Tuesday, April 03, 2007

TRID - What the H@#L is going on?

TRID was my 2007 stock pick.
Here's why:
1. Incredibly strong global demand for LCD/Plasma TVs.
52M LCD Flat Panel sets were sold in 2006 (96% growth)
75M are predicted for 2007 (43% growth)
2. TRID dominates their space with 70% share at each of the majors (Sony, Sharp, Samsung, etc). In addition, they are almost a monopoly in the large panel space which itself has grown from ~40% share in 2005 to 60% in 2006 and predicted to be 75% in 2007. This is largely because of HDTV which offers much better picture and demands a better visual output that only TRID offers.
3. The majors are taking more and more market share from the mid-tier accounst.

These factors have been driving some incredible results for TRID, or so one expects. The problem is that they aren't releasing earnings data for 4 quarters now.
So some detective work is needed.
Sales - 75% growth as of last quarter. It expects $305M~$325M for 2007 (about 90% growth)
Margins - Reported to be constant per the last conference call
Earnings - Based on constant margins, earnings grew 75%
Cash - $190M in cash and adding $22M+ per quarter. They have no debt. That's $4 per share.
P/E - Without an options expense, the P/E is ~20. With the expense, it's unknown. They have declared a $50M non-cash hit and re-statement of earnings for 8 years: how much hits the last year is unknown.

As a fundamental investor, I look for undervalued companies based on sales/earnings growth and stock price. I love seeing a company growing by 75% with a P/E of only 20. And they are cash rich: almost 1/3 of every sale ends up as cash in the bank.

If the market treated this company as MRVL, we would expect a 30 P/E or $30 stock price. And MRVL isn't growing more than 10%. This is a $45 stock any day of the week.

I continue to expect the market to recognize the company for its positives, not its negatives (the options overhang and associated dark cloud like the lack of CEO, etc).

I don't see this as a risk. I see this as requiring much more commitment than I expected. If it takes another year to hit $40, that will be 100% gain over 2 years. I can live with that.

3 Comments:

Anonymous Anonymous said...

TRID is a broken stock. I already made comments in the past that you seem to have fallen in love with this stock and do not follow your good stop-loss policy. My advice: Do not try to outsmart the market that tells you "Get Out". MOve on. There are hundreds of better stocks out there.

11:58 PM  
Anonymous Anonymous said...

What happened to the Delisting ?. they haven't filed the fianancial result yet.

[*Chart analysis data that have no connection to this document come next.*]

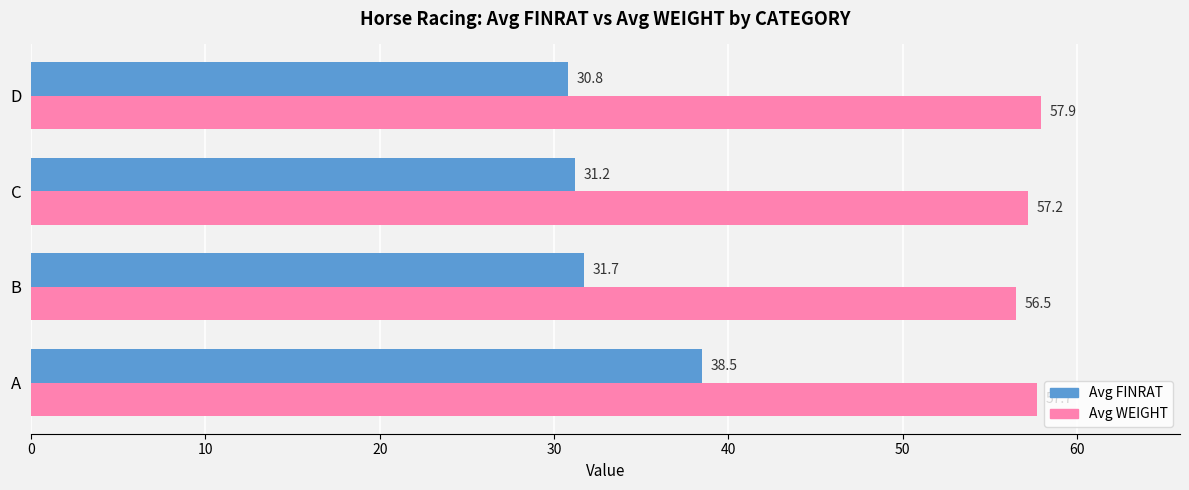

What is the greatest value displayed?

57.9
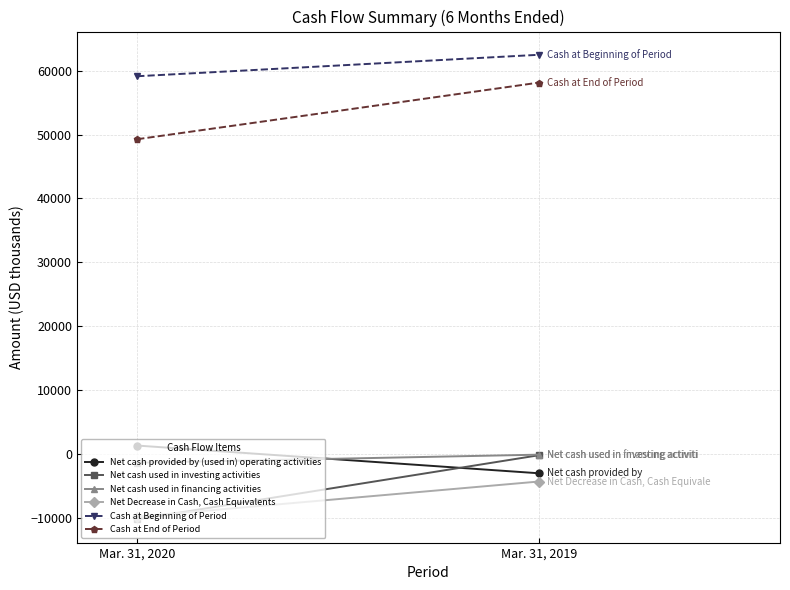

List the labels in order of Net Decrease in Cash, Cash Equivalents value, largest first.

Mar. 31, 2019, Mar. 31, 2020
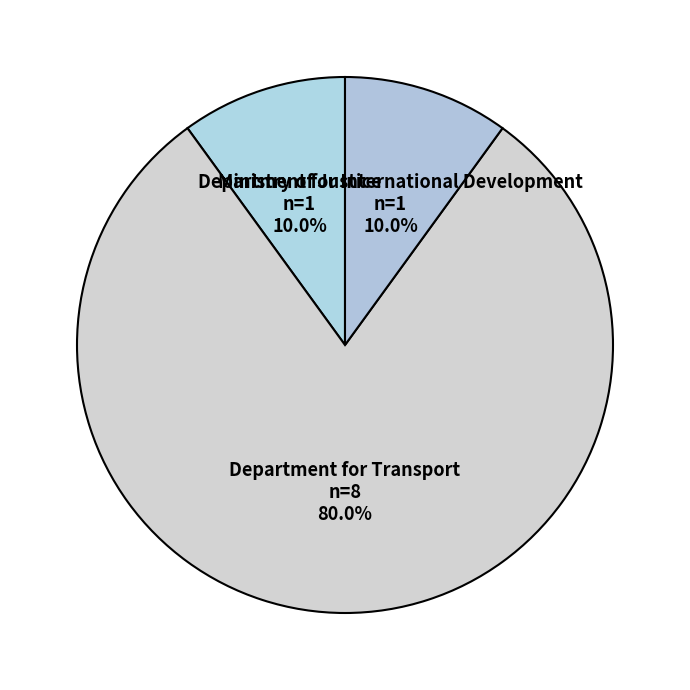

To the nearest percent, what is the combined percentage of Department for International Development and Ministry of Justice?

20%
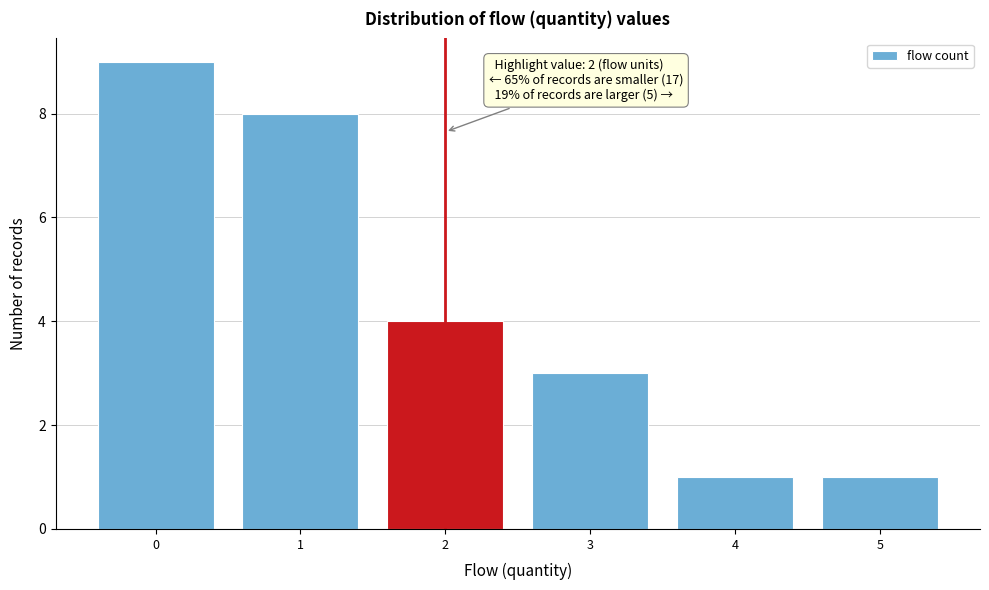

Which range on the x-axis has the tallest bar?

-0.5 to 0.5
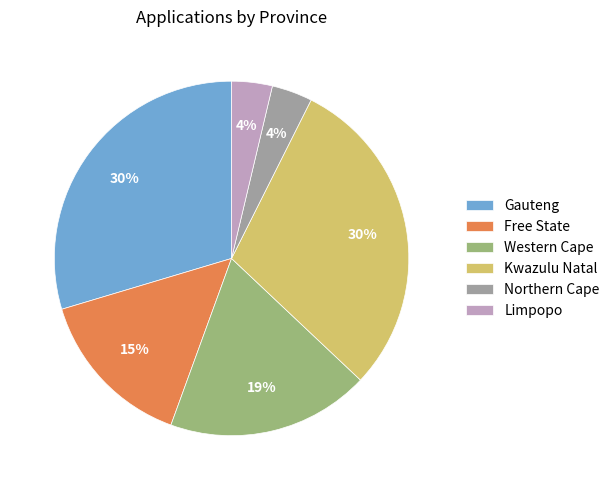

To the nearest percent, what portion does Northern Cape represent?

4%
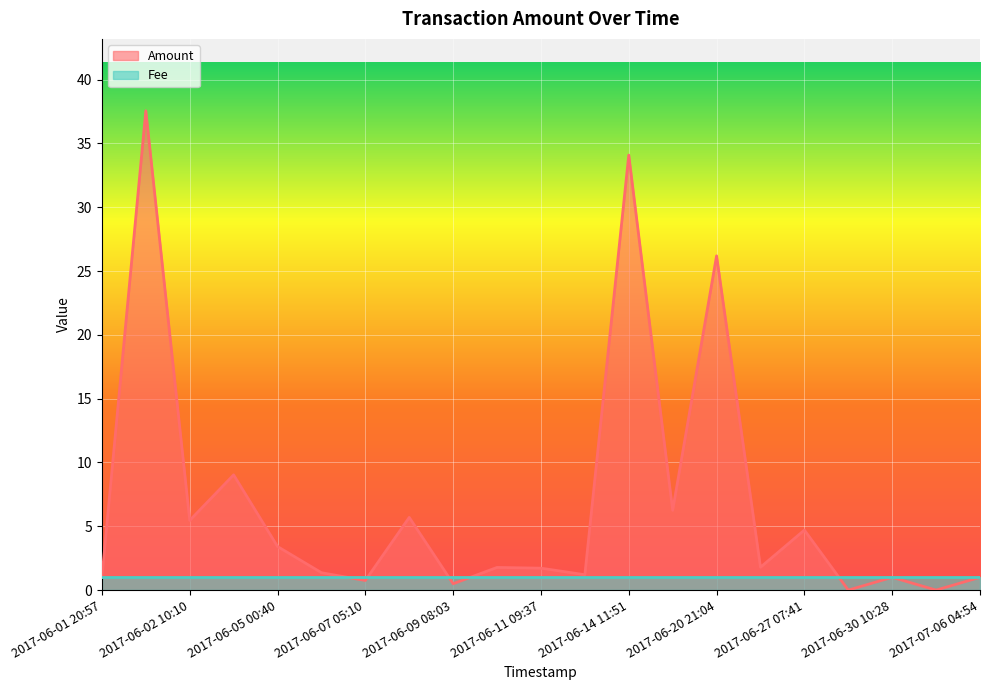

Reading right to left, list all the values displayed in this chart.

2017-07-06 04:54=1.0	2017-07-05 00:13=0.0	2017-06-30 10:28=1.0	2017-06-28 11:51=0.0	2017-06-27 07:41=4.7	2017-06-24 06:43=1.8	2017-06-20 21:04=26.2	2017-06-19 15:21=6.3	2017-06-14 11:51=34.1	2017-06-13 09:41=1.2	2017-06-11 09:37=1.7	2017-06-10 09:25=1.8	2017-06-09 08:03=0.5	2017-06-08 05:15=5.7	2017-06-07 05:10=0.8	2017-06-06 00:26=1.4	2017-06-05 00:40=3.4	2017-06-03 12:31=9.0	2017-06-02 10:10=5.5	2017-06-01 21:03=37.6	2017-06-01 20:57=1.0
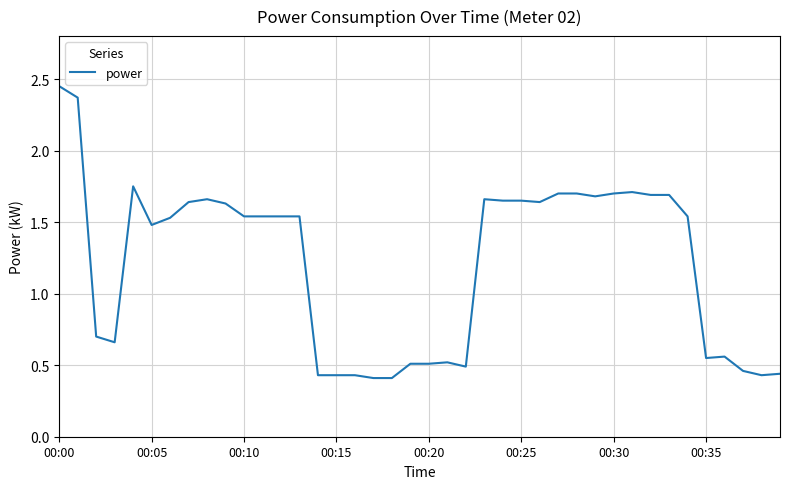

What is the difference between the maximum and minimum values?

2.0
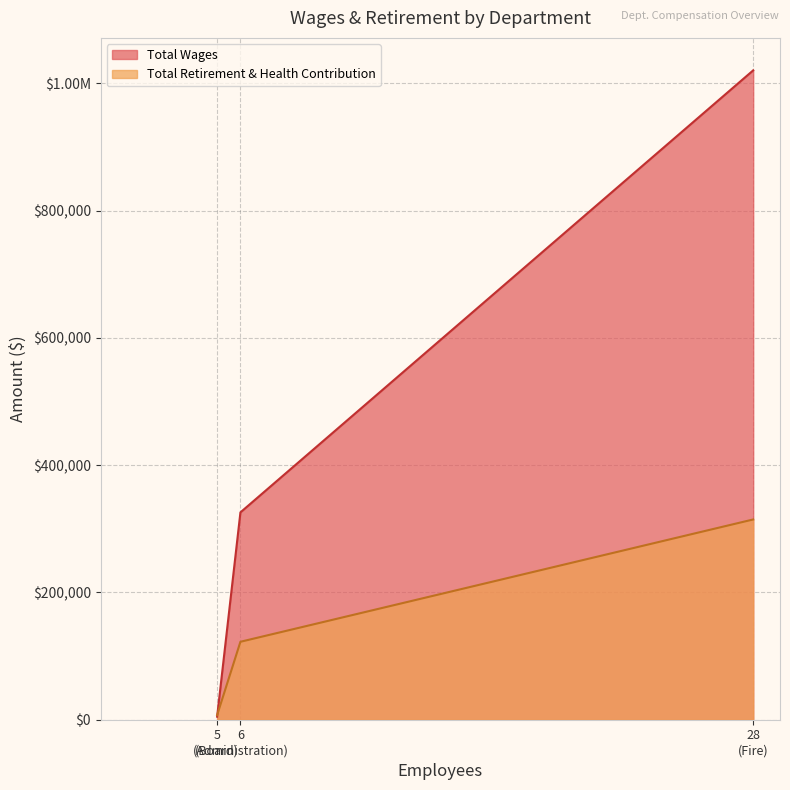

What is the difference between the Total Retirement & Health Contribution values at Administration and Fire?

192178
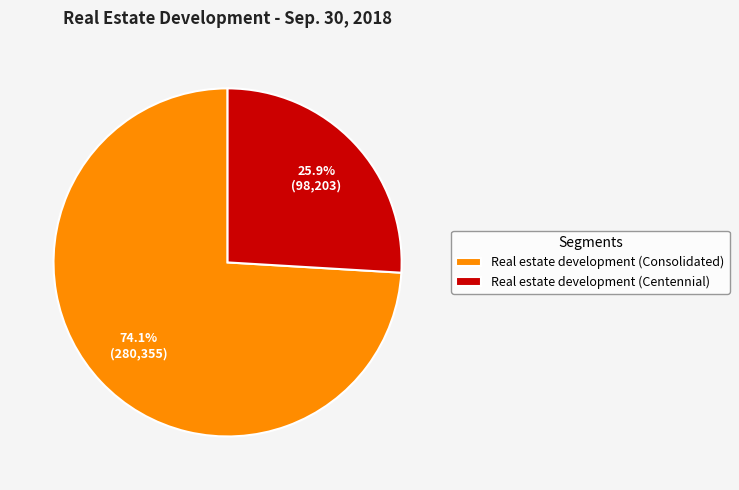

To the nearest percent, what percentage of the pie is Real estate development (Consolidated)?

74%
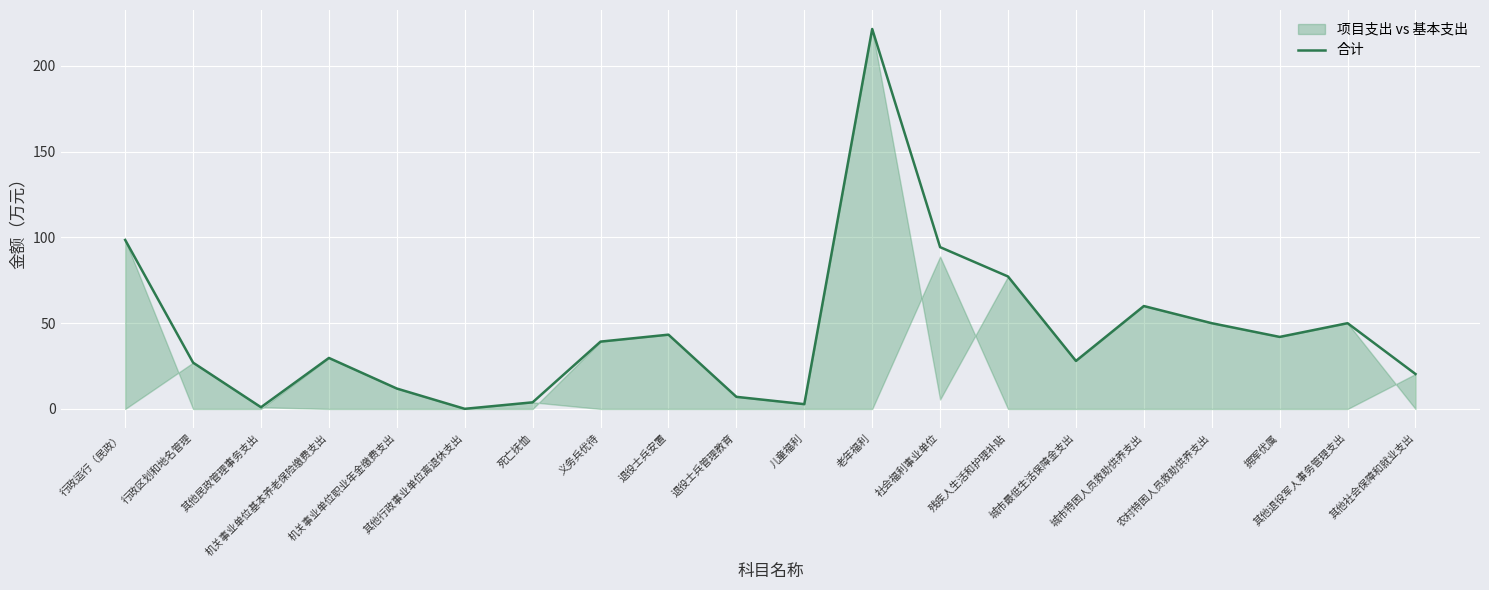

Between 行政区划和地名管理 and 残疾人生活和护理补贴, which is larger?

残疾人生活和护理补贴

But still it is listed?. Does anyone know why ?

11:16 AM  
Blogger Andrew said...

TRID is a broken stock, but it is important to ask why. This isn't a sales issue like AMD. Or like CSCO - $8 in 2002, $25 in 2003.
TRID is down strictly because of FUD over the options issue and a lack of market momentum.
Both issues are correctable, unlike a sales issue. And, as CSCO showed, when market momentum returns, it returns hard.
Time will tell.

Speaking of time - the deadline came and went and nothing happened! It looks like TRID called the NASD bluff. Also, as part of pre-earnings window dressing, a new HR/Legal VP has been hired to reinforce options oversight.